Our random search can find a good solution, in only about ~20 seconds. However, depending on the random samples it chooses, it may be a better solution or a worse solution than the one we found via grid search.

## Adaptive Search (Bayes Search)

Finally, we’ll consider one other type of hyperparameter optimization: we will look at an adaptive search that uses information about the models it has seen so far in order to decide which part of the hyperparameter space to sample from next.

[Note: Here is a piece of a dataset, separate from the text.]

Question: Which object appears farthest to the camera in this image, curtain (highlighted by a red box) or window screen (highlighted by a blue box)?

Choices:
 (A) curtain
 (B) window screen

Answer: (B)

We will install the `scikit-optimize` package, which provides `BayesSearchCV`.

In [None]:
!pip install scikit-optimize

In [None]:
from skopt import BayesSearchCV
from skopt.plots import plot_evaluations

We will define the search space:

In [None]:
param_grid = [
  {'C': (1, 1e6, 'log-uniform'), 'gamma': (1e-11, 1e-4, 'log-uniform'), 'kernel': ['rbf']},
 ]

As before, we will specify the total number of points to sample - 5, in this example:

In [None]:
clf = BayesSearchCV(SVC(), param_grid, cv=3, refit=True, verbose=100, n_jobs=-1, return_train_score=True,  n_iter = 5)
%time clf.fit(X_train, y_train)

In [None]:
pd.DataFrame(clf.cv_results_)

In [None]:
print(clf.best_params_)

In [None]:
y_pred = clf.predict(X_test)
accuracy_score(y_pred, y_test)

To see how this works, we will re-run the Bayes search with more iterations than we really need, just so that we can visualize how it searches the hyperparameter space.

In [None]:
clf = BayesSearchCV(SVC(), param_grid, cv=3, refit=False, verbose=100, n_jobs=-1, n_iter = 50)
clf.fit(X_train, y_train)

In [None]:
plot_evaluations(clf.optimizer_results_[0])

This creates a grid of plots as follows:

-   the diagonal plots are histograms, that show the distribution of samples for each hyperparameter.
-   the scatter plot shows the samples in the hyperparameter space that were “visited”, and the order in which they were “visited” is encoded i the point’s color. A red star shows the best hyperparameters that we found.